-- Records for the task follows --

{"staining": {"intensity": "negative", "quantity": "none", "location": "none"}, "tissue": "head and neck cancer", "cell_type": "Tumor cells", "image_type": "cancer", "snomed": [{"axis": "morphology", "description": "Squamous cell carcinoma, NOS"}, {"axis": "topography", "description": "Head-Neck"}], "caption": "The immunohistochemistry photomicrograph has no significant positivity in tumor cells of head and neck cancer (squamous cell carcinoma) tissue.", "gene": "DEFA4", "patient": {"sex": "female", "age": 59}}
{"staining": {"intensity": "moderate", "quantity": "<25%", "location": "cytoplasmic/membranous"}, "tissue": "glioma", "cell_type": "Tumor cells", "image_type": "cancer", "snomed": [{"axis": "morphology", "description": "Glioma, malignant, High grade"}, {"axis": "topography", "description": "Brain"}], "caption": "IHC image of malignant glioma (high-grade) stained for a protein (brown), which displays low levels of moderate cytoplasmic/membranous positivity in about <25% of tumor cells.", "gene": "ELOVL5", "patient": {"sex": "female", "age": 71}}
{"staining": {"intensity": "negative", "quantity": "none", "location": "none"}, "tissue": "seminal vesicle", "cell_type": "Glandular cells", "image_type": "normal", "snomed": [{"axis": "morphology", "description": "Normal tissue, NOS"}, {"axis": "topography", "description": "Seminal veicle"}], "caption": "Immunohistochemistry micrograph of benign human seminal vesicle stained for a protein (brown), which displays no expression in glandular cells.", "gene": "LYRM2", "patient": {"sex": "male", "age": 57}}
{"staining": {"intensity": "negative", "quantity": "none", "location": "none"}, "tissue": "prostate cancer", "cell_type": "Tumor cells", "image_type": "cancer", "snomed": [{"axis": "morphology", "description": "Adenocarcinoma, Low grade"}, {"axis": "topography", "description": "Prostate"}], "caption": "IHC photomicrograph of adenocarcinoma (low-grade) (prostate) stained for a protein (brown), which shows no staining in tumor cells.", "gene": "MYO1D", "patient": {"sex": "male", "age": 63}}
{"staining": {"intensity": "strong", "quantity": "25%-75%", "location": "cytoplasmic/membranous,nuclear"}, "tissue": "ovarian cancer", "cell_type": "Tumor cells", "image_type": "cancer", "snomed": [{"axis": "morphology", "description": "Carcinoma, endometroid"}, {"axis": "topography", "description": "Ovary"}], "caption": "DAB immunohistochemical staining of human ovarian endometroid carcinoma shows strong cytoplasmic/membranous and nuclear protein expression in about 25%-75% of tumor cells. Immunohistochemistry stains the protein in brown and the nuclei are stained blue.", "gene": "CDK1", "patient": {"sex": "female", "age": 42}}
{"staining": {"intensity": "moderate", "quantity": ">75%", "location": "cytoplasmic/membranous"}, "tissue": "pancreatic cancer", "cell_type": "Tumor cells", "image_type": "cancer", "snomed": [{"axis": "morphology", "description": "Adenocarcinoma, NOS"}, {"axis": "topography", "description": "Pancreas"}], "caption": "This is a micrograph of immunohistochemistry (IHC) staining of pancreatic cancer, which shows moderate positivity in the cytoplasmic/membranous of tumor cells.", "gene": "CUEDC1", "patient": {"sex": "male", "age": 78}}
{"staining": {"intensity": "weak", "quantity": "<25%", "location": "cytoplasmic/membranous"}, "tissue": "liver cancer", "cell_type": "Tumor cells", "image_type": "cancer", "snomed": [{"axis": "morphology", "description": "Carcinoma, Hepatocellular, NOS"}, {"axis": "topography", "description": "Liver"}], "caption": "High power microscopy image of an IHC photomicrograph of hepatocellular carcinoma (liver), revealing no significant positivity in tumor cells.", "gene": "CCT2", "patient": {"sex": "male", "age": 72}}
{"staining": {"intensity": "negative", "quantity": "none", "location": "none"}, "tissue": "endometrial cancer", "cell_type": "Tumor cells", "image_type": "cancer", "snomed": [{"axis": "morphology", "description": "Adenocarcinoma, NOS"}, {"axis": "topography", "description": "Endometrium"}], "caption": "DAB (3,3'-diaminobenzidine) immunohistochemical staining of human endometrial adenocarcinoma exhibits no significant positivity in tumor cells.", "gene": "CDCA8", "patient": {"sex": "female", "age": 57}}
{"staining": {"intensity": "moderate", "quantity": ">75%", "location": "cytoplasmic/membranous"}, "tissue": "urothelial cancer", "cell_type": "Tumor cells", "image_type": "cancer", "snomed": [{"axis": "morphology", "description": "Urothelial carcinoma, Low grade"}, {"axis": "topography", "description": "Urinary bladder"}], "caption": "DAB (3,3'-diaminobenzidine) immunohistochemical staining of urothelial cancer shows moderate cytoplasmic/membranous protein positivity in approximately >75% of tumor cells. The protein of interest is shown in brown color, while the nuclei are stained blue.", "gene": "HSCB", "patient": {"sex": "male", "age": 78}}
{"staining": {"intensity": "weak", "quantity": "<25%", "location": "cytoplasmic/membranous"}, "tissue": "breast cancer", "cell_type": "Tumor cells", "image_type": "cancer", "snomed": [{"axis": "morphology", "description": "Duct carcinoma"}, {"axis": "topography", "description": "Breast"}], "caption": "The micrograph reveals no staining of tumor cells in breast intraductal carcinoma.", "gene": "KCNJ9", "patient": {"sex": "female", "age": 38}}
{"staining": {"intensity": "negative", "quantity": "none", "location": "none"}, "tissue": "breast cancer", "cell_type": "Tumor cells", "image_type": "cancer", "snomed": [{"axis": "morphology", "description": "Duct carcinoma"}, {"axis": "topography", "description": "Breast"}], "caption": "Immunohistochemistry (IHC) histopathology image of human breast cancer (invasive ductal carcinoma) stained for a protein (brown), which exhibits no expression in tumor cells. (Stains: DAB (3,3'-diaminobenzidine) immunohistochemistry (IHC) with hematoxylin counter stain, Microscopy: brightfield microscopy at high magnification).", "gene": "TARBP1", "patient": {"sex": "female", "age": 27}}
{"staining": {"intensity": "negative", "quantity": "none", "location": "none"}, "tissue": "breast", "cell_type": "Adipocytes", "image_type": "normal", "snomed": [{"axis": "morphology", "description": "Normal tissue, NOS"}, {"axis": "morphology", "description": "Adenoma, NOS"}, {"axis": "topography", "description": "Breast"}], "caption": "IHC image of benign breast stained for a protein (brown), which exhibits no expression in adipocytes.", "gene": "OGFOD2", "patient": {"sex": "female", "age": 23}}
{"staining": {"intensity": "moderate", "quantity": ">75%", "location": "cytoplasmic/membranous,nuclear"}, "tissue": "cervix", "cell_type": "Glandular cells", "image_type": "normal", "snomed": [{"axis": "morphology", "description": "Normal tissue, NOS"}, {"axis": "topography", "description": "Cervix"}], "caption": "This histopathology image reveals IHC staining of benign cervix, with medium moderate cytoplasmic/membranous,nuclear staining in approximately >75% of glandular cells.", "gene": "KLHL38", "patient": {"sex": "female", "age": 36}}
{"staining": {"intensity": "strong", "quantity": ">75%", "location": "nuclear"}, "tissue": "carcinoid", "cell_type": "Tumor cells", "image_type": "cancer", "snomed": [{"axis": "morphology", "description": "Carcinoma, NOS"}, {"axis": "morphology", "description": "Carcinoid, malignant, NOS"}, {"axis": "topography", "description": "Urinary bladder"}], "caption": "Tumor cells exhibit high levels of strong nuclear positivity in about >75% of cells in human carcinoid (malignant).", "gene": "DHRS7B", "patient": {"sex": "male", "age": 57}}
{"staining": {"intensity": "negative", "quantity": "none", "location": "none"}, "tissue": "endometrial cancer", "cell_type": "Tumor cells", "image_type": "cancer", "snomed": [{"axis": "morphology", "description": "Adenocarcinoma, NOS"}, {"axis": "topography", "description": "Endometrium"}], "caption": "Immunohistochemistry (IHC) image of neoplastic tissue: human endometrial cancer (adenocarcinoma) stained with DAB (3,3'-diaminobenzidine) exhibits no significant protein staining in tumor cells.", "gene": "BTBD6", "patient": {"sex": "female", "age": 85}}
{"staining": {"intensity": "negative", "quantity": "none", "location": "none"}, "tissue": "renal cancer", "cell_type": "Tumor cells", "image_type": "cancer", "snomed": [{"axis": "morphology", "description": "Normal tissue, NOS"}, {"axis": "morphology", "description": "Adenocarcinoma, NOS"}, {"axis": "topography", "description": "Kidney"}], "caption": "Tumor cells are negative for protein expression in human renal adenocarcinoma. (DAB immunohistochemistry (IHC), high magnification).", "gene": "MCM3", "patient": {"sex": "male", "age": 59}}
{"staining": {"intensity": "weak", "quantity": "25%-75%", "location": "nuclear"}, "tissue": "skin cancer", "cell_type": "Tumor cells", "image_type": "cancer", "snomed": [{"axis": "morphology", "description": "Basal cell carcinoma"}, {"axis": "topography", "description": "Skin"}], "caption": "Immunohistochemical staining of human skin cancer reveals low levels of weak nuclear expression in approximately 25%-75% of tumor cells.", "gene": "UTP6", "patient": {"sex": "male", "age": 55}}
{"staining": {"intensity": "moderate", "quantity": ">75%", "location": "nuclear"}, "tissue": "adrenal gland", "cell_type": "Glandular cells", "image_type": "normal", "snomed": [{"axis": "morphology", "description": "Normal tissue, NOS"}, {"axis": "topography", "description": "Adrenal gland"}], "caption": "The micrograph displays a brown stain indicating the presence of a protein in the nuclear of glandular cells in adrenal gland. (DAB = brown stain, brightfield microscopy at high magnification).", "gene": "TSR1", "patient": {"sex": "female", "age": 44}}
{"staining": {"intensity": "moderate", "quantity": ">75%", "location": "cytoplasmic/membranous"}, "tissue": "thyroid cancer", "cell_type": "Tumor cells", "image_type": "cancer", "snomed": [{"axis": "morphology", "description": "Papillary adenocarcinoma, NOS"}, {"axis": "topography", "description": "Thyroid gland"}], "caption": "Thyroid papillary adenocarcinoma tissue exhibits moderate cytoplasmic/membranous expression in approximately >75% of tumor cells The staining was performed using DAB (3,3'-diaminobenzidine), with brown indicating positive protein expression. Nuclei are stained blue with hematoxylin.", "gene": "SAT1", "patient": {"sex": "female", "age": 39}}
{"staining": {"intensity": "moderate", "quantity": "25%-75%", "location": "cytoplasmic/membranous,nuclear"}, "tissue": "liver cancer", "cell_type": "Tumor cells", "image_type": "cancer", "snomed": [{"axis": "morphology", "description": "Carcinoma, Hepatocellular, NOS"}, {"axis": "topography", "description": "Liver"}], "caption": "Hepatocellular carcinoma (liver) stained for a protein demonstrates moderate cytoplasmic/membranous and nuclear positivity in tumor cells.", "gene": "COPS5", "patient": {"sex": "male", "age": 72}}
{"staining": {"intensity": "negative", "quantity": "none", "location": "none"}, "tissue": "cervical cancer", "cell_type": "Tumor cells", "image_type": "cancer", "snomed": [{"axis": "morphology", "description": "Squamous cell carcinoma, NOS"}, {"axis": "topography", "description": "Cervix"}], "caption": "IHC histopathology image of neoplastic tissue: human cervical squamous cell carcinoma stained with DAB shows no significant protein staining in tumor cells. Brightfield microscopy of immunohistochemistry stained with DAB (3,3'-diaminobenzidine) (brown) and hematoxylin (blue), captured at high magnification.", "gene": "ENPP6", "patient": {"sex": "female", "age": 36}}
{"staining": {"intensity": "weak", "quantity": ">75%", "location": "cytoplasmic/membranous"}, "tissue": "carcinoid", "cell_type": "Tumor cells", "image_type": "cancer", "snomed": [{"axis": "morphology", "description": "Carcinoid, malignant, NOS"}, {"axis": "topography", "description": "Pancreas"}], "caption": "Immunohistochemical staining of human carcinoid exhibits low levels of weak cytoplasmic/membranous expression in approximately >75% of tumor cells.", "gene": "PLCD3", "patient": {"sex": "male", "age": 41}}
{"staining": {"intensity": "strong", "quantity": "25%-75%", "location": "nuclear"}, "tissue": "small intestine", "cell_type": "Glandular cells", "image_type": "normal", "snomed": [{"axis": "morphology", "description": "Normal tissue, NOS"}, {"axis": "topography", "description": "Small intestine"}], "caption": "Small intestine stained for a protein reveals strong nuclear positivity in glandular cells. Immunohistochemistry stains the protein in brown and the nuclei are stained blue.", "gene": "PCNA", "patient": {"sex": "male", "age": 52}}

-- Records for the task concluded --

**Requirement:**
Check each line above for the string "bladder" and return those that contain it.

**Response:**
{"staining": {"intensity": "moderate", "quantity": ">75%", "location": "cytoplasmic/membranous"}, "tissue": "urothelial cancer", "cell_type": "Tumor cells", "image_type": "cancer", "snomed": [{"axis": "morphology", "description": "Urothelial carcinoma, Low grade"}, {"axis": "topography", "description": "Urinary bladder"}], "caption": "DAB (3,3'-diaminobenzidine) immunohistochemical staining of urothelial cancer shows moderate cytoplasmic/membranous protein positivity in approximately >75% of tumor cells. The protein of interest is shown in brown color, while the nuclei are stained blue.", "gene": "HSCB", "patient": {"sex": "male", "age": 78}}
{"staining": {"intensity": "strong", "quantity": ">75%", "location": "nuclear"}, "tissue": "carcinoid", "cell_type": "Tumor cells", "image_type": "cancer", "snomed": [{"axis": "morphology", "description": "Carcinoma, NOS"}, {"axis": "morphology", "description": "Carcinoid, malignant, NOS"}, {"axis": "topography", "description": "Urinary bladder"}], "caption": "Tumor cells exhibit high levels of strong nuclear positivity in about >75% of cells in human carcinoid (malignant).", "gene": "DHRS7B", "patient": {"sex": "male", "age": 57}}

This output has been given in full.